What are the main predictors of age-related cognitive decline?
Objective 1: To analyze all available patient data, stratified by extent of age-related cognitive decline, using standard statistical software
Objective 2: To build a machine-learning (ML) based predictive model that incorporates all collected data and identifies factors associated with cognitive decline.
Age-related cognitive decline is an extremely common phenomenon. Outside of cases with a specific medical diagnosis, the cause of cognitive deterioration is usually unknown and therefore difficult to treat. Likely, the etiology is multifactorial, involving genetics, lifestyle factors, and comorbid medical conditions. By identifying the most prominent risk factors for cognitive decline, we can better advise patients on prevention and time interventions at the most critical timepoints. We may be able to develop new therapies which can be individualized by patient etiology.
We seek to include all available patient data, including demographics, clinical information, laboratory results, and genomics, in order to have the broadest possible scope of possible risk factors and to evaluate confounding variables. This data will be analyzed using descriptive statistics with standardized statistical software such as MatLab and Stata, and the results will be compared to that of our ML model.

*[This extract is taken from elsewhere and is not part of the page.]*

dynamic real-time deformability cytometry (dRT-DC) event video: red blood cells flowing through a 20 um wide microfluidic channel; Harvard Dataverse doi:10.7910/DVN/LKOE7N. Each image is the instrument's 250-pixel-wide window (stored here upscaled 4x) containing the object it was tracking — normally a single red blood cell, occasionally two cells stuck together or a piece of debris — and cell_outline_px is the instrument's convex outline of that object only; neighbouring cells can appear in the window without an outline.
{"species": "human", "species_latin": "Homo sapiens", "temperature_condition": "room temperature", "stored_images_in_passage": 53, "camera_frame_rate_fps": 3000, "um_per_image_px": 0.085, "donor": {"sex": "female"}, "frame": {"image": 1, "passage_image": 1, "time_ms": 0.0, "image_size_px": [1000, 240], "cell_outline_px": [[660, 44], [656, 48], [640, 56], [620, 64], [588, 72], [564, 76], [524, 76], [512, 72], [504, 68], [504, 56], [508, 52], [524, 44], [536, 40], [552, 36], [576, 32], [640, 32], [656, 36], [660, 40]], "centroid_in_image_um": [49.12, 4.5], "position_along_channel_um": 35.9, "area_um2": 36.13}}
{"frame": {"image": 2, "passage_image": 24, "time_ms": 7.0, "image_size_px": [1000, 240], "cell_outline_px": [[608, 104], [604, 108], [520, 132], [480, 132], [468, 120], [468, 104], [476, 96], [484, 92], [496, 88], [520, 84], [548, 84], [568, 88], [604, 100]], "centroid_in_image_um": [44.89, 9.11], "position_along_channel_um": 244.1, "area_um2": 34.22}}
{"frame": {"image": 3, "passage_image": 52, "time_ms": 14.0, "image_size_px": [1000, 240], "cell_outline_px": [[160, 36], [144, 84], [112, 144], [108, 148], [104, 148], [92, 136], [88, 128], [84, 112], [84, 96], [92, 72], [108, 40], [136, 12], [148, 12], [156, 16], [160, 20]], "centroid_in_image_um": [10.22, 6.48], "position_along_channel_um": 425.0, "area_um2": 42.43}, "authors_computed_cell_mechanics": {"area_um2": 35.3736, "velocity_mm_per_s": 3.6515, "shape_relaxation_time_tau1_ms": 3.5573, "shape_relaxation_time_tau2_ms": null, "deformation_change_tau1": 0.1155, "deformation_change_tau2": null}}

ML offers a powerful toolset for developing predictive models capable of detecting complex, non-linear relationships within large datasets. Unlike conventional statistical methods, ML algorithms can continually learn from data, improving predictive accuracy over time. Several ML algorithms have shown promise for clinical use, both alone or in combination, including Random Forest, Convolutional Neural Networks, and Support Vector Machine. Previous studies have shown the efficacy of ML-based models in early detection of breast cancer, colon cancer, and melanoma, among others.